Media Watch

Reuters Executive ‘Appalled’ by Email Remarks

THE WASHINGTON POST, Aug. 30 — A Reuters editor in Washington, D.C., sent a “stinging” email to Douglas Johnson, legislative director of the National Right to Life Committee, in response to a press release about a federal court ruling on the Partial-Birth Abortion Ban Act.

According to Howard Kurtz's “Media Notes” in The Washington Post, Todd Eastham's email to Johnson asked: “What's your plan for parenting and educating all the unwanted children you people want to bring into the world? Who will pay for policing our streets & maintaining the prisons needed to contain them when you, their parents & the system fail them? Oh, sorry. All that money has been earmarked to pay off the Bush deficit. Give me a … break, will you?”

David Schlesinger, Reuters' global managing editor and head of editorial operations, told the Register that he was “appalled by the incident” and that it has been “handled robustly through our internal disciplinary process.” He quoted the wire service's code of conduct, which forbids employees from taking sides.

Said Schlesinger, “Freedom from bias is integral to all that Reuters represents, and I intend to keep it that way.”

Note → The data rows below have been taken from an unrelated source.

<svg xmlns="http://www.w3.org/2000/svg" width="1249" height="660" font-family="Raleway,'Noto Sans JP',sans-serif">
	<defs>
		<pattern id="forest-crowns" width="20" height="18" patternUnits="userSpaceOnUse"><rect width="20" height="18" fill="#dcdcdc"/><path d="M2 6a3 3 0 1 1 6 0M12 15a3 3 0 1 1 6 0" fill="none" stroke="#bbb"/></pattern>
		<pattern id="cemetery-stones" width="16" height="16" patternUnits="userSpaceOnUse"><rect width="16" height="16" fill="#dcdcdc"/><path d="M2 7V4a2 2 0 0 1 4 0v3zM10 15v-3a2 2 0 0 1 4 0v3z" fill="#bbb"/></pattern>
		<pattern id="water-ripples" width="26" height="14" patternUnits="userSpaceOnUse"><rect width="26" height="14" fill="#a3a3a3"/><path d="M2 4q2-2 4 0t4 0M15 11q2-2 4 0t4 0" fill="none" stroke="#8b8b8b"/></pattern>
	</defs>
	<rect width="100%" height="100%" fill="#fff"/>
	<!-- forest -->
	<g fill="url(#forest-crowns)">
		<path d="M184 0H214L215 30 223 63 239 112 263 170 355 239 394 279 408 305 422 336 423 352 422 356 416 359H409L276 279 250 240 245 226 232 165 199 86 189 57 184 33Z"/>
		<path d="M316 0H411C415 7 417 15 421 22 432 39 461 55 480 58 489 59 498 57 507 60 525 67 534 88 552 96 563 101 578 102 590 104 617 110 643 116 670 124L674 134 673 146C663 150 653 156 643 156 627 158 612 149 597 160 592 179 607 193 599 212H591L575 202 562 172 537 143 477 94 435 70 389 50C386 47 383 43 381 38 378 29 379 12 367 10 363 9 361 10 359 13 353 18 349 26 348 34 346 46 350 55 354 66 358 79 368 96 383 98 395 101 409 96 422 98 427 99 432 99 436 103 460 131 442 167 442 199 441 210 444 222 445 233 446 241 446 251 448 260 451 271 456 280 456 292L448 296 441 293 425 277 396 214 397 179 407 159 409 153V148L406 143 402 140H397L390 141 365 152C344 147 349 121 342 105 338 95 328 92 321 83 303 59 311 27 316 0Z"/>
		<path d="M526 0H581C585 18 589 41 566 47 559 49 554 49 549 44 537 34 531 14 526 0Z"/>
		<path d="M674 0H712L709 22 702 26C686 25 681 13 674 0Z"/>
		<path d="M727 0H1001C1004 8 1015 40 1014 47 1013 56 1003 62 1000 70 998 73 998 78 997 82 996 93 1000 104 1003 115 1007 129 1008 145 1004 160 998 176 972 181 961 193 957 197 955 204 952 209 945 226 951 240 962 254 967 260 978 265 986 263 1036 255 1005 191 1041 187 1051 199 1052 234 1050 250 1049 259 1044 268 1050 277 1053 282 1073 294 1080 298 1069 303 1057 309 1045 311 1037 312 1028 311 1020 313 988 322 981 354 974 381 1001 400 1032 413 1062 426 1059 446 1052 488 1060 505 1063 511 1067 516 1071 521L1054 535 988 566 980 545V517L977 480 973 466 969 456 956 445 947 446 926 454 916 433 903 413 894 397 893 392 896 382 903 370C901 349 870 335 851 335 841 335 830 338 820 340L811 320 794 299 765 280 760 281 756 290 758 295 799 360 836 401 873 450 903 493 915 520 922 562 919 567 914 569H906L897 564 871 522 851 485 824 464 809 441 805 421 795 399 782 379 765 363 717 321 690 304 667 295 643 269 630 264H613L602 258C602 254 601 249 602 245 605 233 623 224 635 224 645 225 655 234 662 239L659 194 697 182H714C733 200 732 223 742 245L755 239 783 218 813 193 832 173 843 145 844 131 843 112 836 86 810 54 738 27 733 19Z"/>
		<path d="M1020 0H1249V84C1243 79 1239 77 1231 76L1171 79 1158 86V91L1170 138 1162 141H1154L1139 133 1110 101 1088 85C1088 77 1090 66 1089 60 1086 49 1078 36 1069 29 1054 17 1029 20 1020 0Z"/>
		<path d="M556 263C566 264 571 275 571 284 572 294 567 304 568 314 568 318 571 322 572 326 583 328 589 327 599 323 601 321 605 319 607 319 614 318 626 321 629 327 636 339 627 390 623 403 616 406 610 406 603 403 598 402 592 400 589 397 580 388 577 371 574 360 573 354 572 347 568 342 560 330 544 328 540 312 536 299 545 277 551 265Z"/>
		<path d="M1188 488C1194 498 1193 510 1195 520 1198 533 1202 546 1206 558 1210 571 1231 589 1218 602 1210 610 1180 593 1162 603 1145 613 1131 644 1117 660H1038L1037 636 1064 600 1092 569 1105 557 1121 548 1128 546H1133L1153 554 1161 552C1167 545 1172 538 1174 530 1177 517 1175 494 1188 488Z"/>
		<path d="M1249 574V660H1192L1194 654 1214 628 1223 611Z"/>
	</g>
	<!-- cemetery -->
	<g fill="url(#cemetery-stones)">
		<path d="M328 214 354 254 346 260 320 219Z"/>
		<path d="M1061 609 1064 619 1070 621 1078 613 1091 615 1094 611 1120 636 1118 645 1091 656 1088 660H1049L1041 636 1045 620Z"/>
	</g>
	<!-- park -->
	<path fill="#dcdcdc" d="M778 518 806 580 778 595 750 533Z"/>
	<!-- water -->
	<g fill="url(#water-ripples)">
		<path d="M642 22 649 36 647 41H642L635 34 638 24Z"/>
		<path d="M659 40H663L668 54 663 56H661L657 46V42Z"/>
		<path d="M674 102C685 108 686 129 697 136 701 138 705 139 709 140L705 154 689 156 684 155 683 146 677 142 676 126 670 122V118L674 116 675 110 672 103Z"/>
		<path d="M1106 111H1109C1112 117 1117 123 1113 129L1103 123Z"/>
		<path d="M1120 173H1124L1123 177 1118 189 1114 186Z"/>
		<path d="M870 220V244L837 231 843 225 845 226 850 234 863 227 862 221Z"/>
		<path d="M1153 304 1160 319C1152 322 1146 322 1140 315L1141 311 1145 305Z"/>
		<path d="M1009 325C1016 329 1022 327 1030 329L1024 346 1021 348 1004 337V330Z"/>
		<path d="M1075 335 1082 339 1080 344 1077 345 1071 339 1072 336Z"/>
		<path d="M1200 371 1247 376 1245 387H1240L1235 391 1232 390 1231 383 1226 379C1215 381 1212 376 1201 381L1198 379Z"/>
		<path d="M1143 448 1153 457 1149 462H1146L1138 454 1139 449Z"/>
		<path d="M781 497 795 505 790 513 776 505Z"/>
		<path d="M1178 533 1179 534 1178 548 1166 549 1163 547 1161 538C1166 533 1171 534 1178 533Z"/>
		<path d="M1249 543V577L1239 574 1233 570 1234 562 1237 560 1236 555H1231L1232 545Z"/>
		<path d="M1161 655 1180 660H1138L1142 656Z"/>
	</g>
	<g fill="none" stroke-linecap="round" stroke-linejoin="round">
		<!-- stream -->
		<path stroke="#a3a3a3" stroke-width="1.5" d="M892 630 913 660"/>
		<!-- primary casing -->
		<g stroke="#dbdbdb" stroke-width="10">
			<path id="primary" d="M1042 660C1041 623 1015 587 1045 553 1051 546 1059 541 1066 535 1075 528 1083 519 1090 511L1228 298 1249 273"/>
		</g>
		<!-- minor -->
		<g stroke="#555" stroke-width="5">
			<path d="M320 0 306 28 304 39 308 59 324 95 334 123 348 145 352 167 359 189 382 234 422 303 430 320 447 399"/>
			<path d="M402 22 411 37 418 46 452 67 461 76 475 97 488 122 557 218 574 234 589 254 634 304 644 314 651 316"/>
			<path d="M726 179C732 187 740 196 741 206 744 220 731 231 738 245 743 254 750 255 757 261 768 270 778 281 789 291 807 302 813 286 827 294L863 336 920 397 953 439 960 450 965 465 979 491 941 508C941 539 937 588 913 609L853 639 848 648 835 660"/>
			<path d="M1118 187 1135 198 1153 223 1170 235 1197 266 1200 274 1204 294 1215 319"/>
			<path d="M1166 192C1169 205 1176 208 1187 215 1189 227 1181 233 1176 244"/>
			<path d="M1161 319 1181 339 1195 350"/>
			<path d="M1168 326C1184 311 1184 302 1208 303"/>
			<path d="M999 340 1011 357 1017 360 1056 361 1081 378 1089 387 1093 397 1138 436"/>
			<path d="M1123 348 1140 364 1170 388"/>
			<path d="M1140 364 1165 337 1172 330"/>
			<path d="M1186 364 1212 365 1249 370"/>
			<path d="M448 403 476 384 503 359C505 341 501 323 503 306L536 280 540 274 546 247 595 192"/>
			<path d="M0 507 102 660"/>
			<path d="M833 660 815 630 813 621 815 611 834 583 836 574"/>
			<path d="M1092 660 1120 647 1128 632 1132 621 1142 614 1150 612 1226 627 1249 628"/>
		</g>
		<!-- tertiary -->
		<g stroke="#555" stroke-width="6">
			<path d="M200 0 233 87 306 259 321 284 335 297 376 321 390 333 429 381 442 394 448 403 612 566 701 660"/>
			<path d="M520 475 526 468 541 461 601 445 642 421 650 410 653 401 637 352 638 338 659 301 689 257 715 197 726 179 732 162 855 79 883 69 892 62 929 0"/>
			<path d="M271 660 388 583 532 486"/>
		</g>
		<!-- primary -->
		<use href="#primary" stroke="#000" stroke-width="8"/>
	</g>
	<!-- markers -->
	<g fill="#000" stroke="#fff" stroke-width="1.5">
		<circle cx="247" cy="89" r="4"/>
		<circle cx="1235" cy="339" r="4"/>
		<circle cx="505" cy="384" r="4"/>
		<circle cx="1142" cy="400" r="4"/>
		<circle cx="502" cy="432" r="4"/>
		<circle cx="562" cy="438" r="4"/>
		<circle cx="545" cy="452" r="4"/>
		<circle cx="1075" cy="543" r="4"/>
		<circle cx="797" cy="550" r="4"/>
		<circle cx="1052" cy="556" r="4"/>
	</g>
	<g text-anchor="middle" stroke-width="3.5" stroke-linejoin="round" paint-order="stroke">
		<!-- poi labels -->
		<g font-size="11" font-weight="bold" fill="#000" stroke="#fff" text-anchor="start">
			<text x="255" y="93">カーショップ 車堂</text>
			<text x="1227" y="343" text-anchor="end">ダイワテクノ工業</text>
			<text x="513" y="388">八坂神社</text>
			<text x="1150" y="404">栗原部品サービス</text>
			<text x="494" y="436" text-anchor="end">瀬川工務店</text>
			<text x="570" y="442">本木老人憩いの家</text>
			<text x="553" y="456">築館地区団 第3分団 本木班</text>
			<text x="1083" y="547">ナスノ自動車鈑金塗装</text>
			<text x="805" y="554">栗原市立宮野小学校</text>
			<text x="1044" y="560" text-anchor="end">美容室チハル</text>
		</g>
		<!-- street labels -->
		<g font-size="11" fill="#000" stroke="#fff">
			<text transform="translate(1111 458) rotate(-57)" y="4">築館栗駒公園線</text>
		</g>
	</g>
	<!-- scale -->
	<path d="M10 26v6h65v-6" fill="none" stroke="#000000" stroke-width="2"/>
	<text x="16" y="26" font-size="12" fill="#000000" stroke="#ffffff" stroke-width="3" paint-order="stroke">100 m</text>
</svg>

Vatican Won't ‘Bully’ Them

THE DALLAS MORNING NEWS, Aug. 21 — With a subhead that read, “Meeting in Fort Worth, leaders of Catholic orders say Vatican can't bully them,” the Dallas Morning News reported that 1,000 leaders gathered to talk about violence.

But attendees at the Conference of Women Religious and the Conference of Major Superiors of Men, in the words of the Dallas daily, “urged one another not to allow the Church to be hijacked by seemingly dictatorial pronouncements by a conservative hierarchy” and to be “bold, prophetic and, when necessary, even defiant.”

Attendees were told “not to be cowed into silence by the Vatican on issues such as the role of women in the Church and priests who wanted the celibacy rule lifted.” Not all were on board with the defiant agenda. Sister of Charity Constance Phelps, president of the sisters' conference, apparently recalled the original purpose of the gathering when she said, “In the face of escalating violence, let us be the face of escalating love.”

Bill's Bucks Help Usher in California Stem Cells

ASSOCIATED PRESS, Aug. 25 — Computer pioneer Bill Gates is one of several entrepreneurs who have contributed money to promote California's Proposition 71, which would allow state funding of stem-cell research.

The wire service did not say how much Gates contributed but noted that the $27 billion Gates Foundation is one of the largest philanthropic organizations in the world committed to curing disease. “Bill believes in the promise of science and research and development to create new ways to improve health and well being around the world,” a family spokesman said.

While the campaign to defeat Proposition 71 has received only $15,000 so far, EBay Inc. founder Omar Omidyar and his wife gave $1 million. Savings and loan billionaires, venture capitalists, Hollywood celebrities and the Juvenile Diabetes Research Foundation have also made big contributions to the pro-stem-cell campaign.